Papers itself can be set up to authenticate through any library facitility that you have access to which has an Ezproxy service. Thus one click on the reference and voila... instant pdf download and filed.

You do sometimes have to authenticate once for the session with your library - probably some ip number voodoo, but it's basically orgasmically simple to use and a thing of beauty.

Bookends (another mac programme) has a slightly clunkier way of getting pdfs, and i don't know if there is a way to handle rss feeds to get the contents quite so automatically. (I use it purely for formatting bibliographies because Papers has one click export to it.) Sente, the 3rd Mac programme, doesn't yet have ezproxy support, but apparently it's coming.

Oh, and Papers has a v. nice iPad version which syncs with your awesome Mac library of pdfs.

Honestly worth getting a mac just for this.

Mister Bister
posted by bister at 6:30 AM on April 27, 2010 [1 favorite]

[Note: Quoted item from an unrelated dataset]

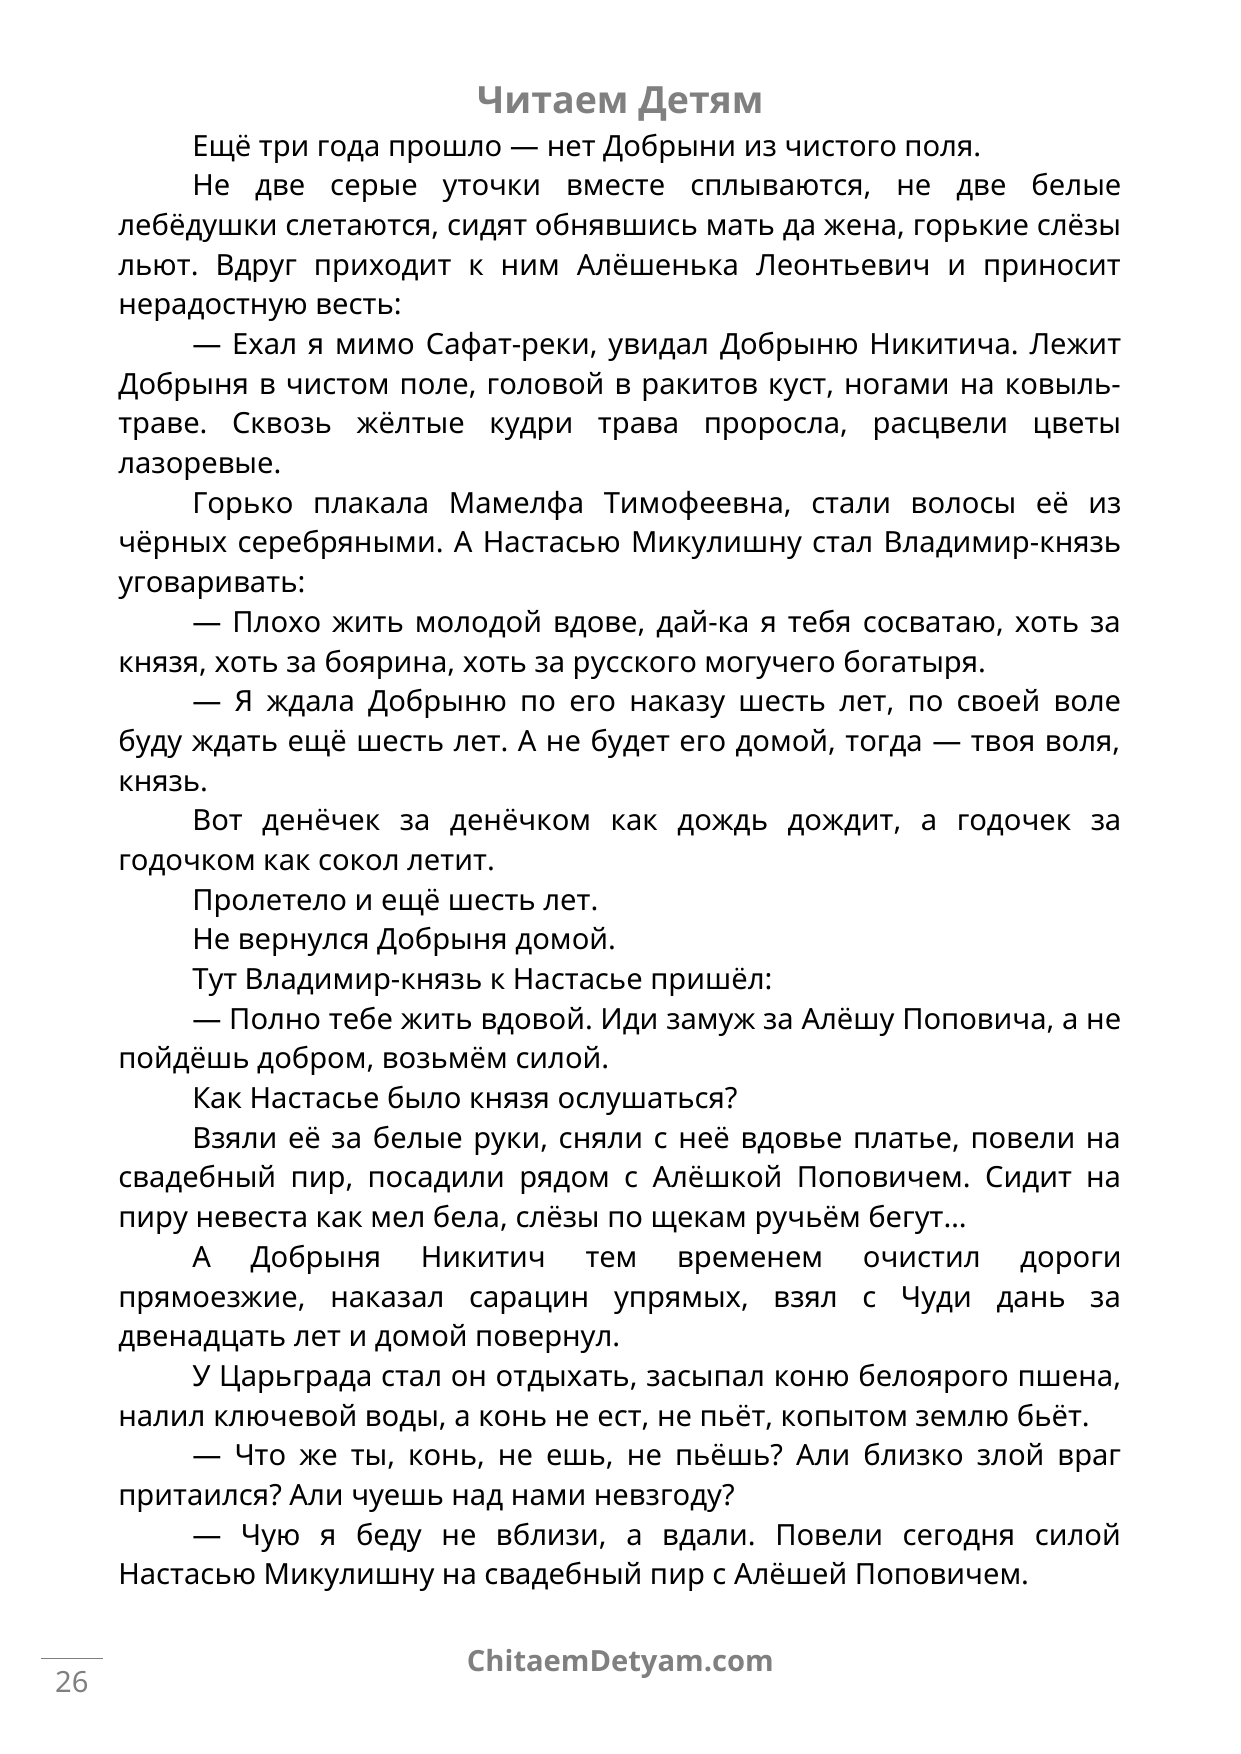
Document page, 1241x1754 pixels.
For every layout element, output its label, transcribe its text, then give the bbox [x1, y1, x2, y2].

Best answer: I asked my smartie techie librarian friend and he said...
Everyone seemed very focused on RSS, which makes sense given what it
does for journals in terms of alerting readers to new content. I
cannot claim to have solved the problems, but had these thoughts:

- Anything built to auto-download the PDFs would have to do so very,
very carefully. As you know, vendors are very wary of active
downloaders, and anything that looks like a bot coming through a
university IP will get shut down right away. So, if one can do what I
suggest below, then I would suggest putting in a time delay between
fetches so as not to run afoul of the watchdogs.

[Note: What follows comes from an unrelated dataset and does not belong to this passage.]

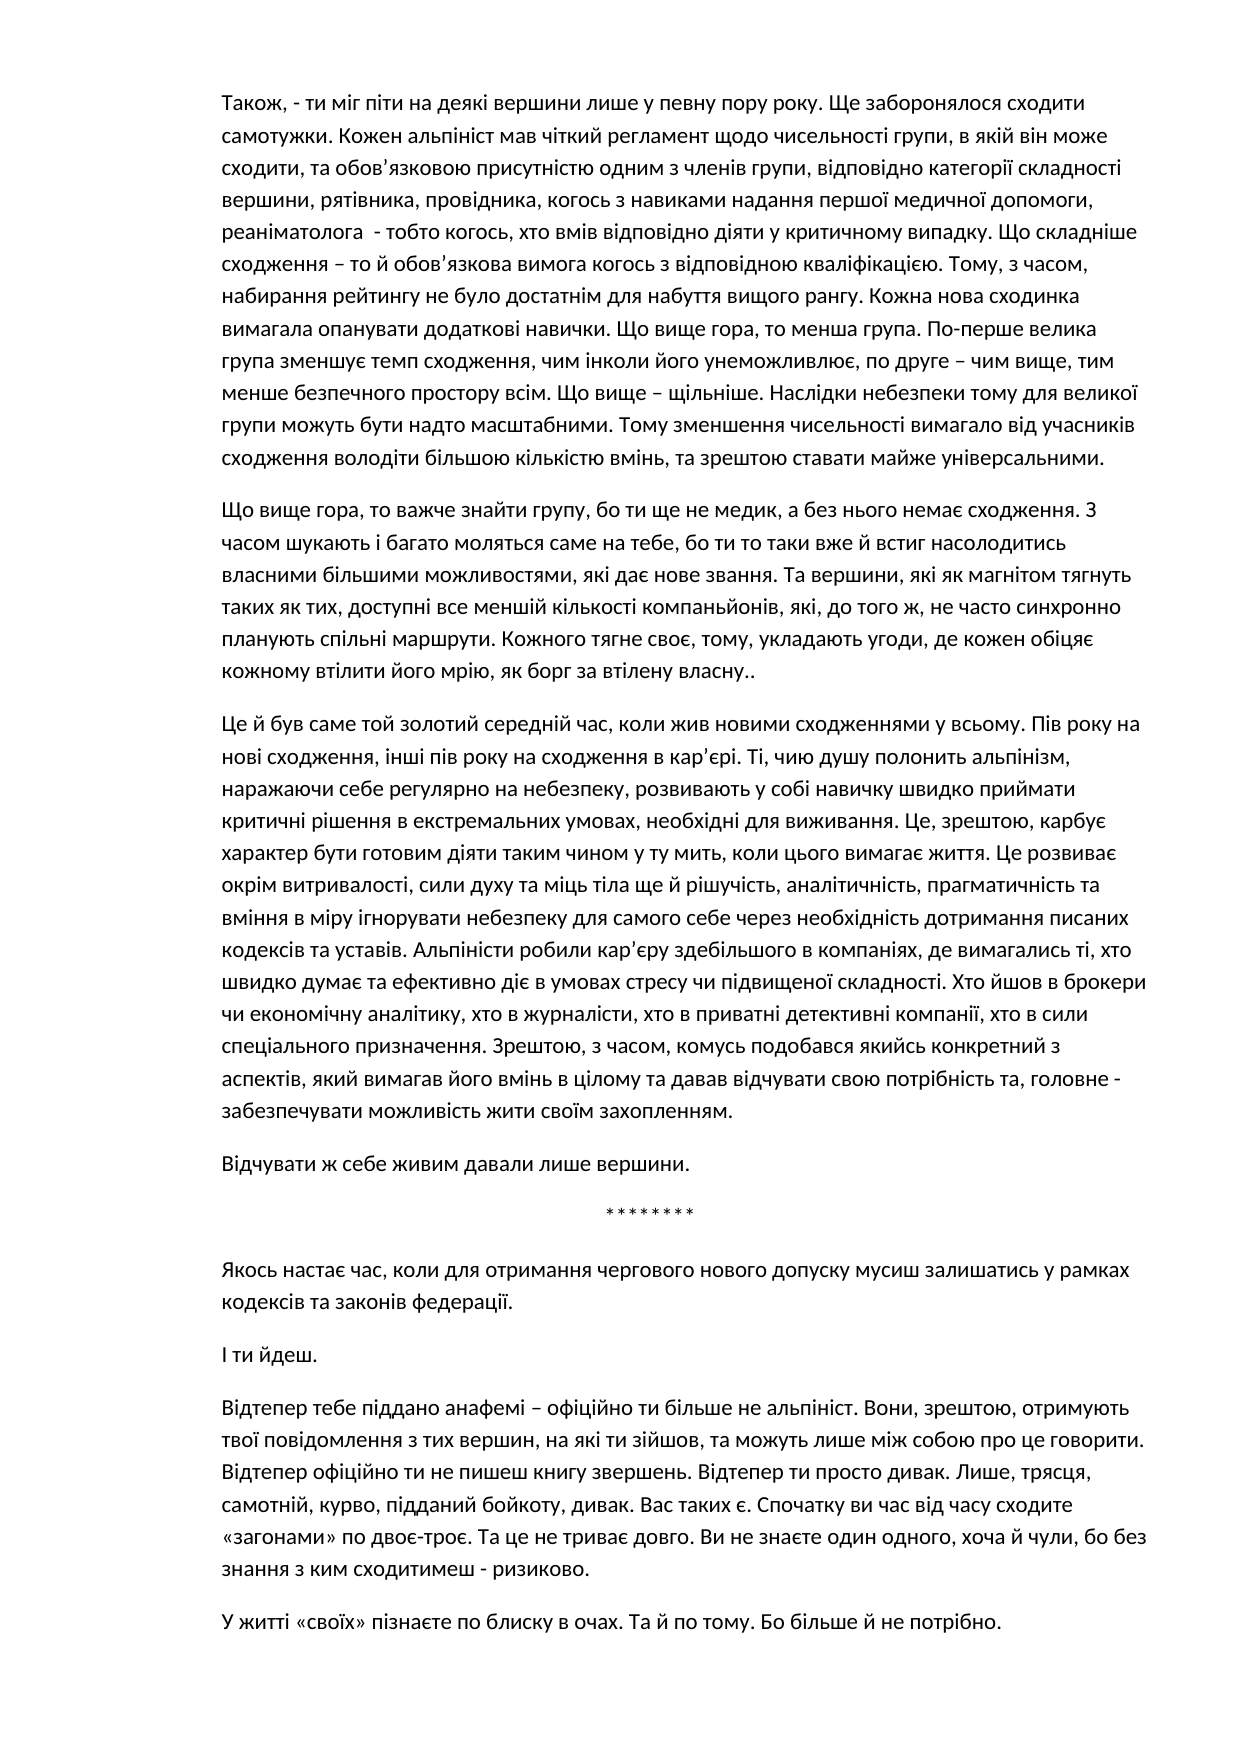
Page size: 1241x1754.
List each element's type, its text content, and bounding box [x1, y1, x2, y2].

- So the pieces that occurred to me are as follows. The person with
the original question wanted these to just synch automatically to his
(her?) iPad. Well, Dropbox instantly came to mind. If I could have
some scripty thing on my desktop or laptop grabbing these files and
tossing them into a Dropbox folder, then the synching issue is solved
since they will be available on the iPad and anywhere else this person
installs the Dropbox app. One could even share the folder with
colleagues, friends, etc. Neat, if somewhat dubious from a legal
standpoint.

- This is either a Greasemonkey script--super hard and he/she would
need a programmer of some skill to write something flexible enough to
work with various interfaces without constant tinkering--or perhaps
better for something like Yahoo Pipes, where mere mortals can patch
stuff together. I am thinking along the lines of taking the RSS feeds
and then using the String RegEx Module to extract the URL (which the
feed would have, albeit likely to the publisher's abstract page), and
then modifying it with other String Modules to build the URL to the
PDF based on predictable patterns from the abstract URL. Then one just
needs an action that retrieves what is at the other end of that URL.
Somewhere at this point, I personally would say, oh bloody hell, I
will just subscribe to the feed and click through to get the articles
I want, but a halfway competent programmer could likely build a really
spiffy tool along these lines, slap the GPL on it, and let us all
profit from their genius.

The person who wrote in about Papers is basically, if I read it
correctly, talking about manual functionality that Zotero also
possesses, i.e.- the ability to go from citation to fulltext. But it
still requires user action. I cannot imagine the creators of Papers
building auto-download functionality into the software due to the
aforementioned watchdogs. One does not want to run afoul of some of
those larger firms and their lawyers.
posted by jessamyn at 2:01 PM on April 28, 2010


As those above have said, clicking through from the RSS or email TOC and then adding the reference is about as smooth as it gets, and to throw my hat in the ring too, Mendeley also works that way and has automatic syncing as well.
posted by Mr. Gunn at 5:43 PM on April 28, 2010


Response by poster: Thanks jessamyn, asking my library for help.